Anemia is common in critically ill patients and may be exacerbated through phlebotomy-associated iatrogenic blood loss. Differences in phlebotomy practice across patient demographic characteristics, clinical features, and practice environments are unclear. This investigation provides a comprehensive description of contemporary phlebotomy practices for critically ill adults.
This is an observational cohort study of adults ≥18 years of age requiring intensive care unit (ICU) admission between January 1, 2019, and December 31, 2019, at a large academic medical center. Descriptive statistics were utilized to summarize all phlebotomy episodes throughout hospitalization, with each phlebotomy episode defined by unique peripheral venous, central venous, or arterial accesses for laboratory draws, exclusive of finger sticks. Secondarily, financial costs of phlebotomy and the relationships between phlebotomy practices, hemoglobin concentrations, and red blood cell (RBC) transfusions were evaluated.

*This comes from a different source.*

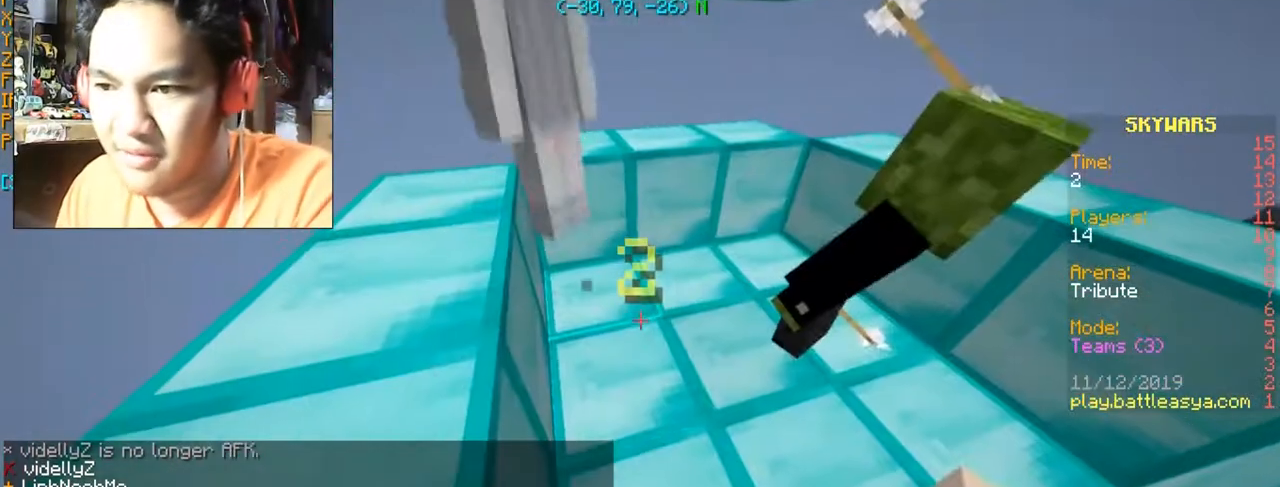
{"keys": [], "mouse": [], "events": [[34, "mouse_left", "up"], [67, "mouse_right", "up"], [100, "mouse_left", "down"], [100, "mouse_right", "down"], [200, "mouse_right", "up"], [267, "mouse_right", "down"], [401, "mouse_left", "up"], [401, "mouse_right", "up"]]}
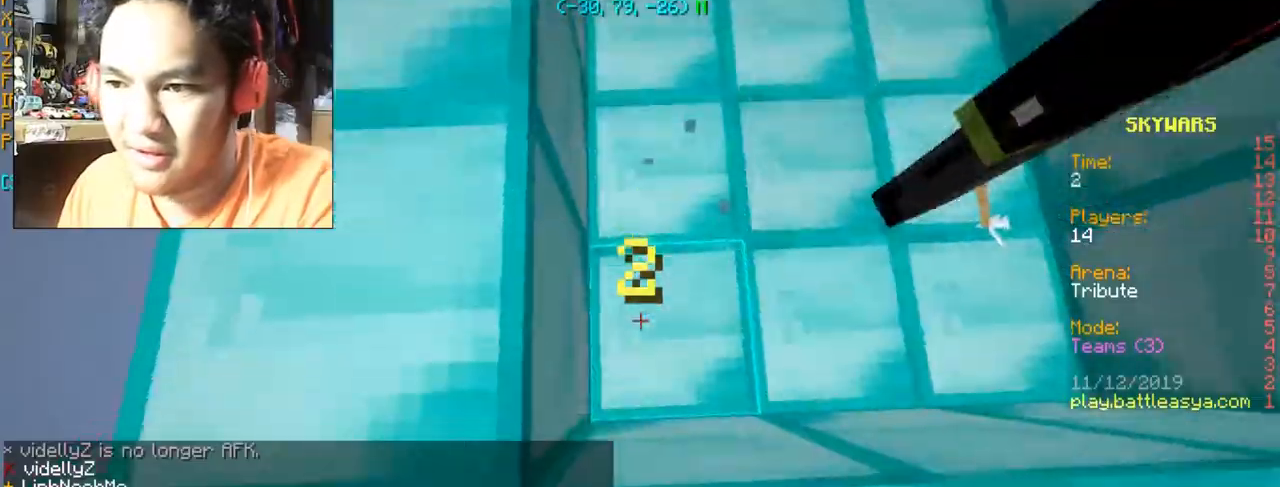
{"keys": [], "mouse": [], "events": [[134, "w", "down"], [201, "d", "down"], [301, "mouse_left", "down"], [334, "d", "up"], [401, "mouse_left", "up"], [401, "w", "up"]]}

A total of 6194 patients were included: 59% were men with a median (interquartile range) age of 66 (54–76) years and median ICU and hospital durations of 2.1 (1.4–3.9) and 7.1 (4.3–11.8) days, respectively. The median number of unique laboratory draws was 41 (18–88) throughout hospitalization, with a median volume of 232 (121–442) mL, corresponding to 5.2 (2.6–8.8) draws and 29 (19–43) mL per day. Waste (ie, discard) volume was responsible for 10.8% of total phlebotomy volume. Surgical patients had a higher number of phlebotomy episodes and greater total phlebotomy volumes compared to nonsurgical patients. Phlebotomy practices differed across ICU types, with the greatest frequency of laboratory draws in the cardiac surgical ICU and the greatest daily phlebotomy volume in the medical ICU. Across hospitalization, ICU environments had the greatest frequency and volumes of laboratory draws, with the least intensive phlebotomy practice observed in the general hospital wards. Patients in the highest quartile of cumulative blood drawn experienced the longest hospitalizations, lowest nadir hemoglobin concentrations, and greatest RBC transfusion utilization. Differences in phlebotomy practice were limited across patient age, gender, and race. Hemoglobin concentrations declined during hospitalization, congruent with intensity of phlebotomy practice. Each 100 mL of phlebotomy volume during hospitalization was associated with a 1.15 (95% confidence interval [CI], 1.14–1.17; P < .001) multiplicative increase in RBC units transfused in adjusted analyses. Estimated annual phlebotomy costs exceeded $15 million (approximately $2500 per patient admission).
Phlebotomy continues to be a major source of blood loss in hospitalized patients with critical illness, and more intensive phlebotomy practices are associated with lower hemoglobin concentrations and greater transfusion utilization.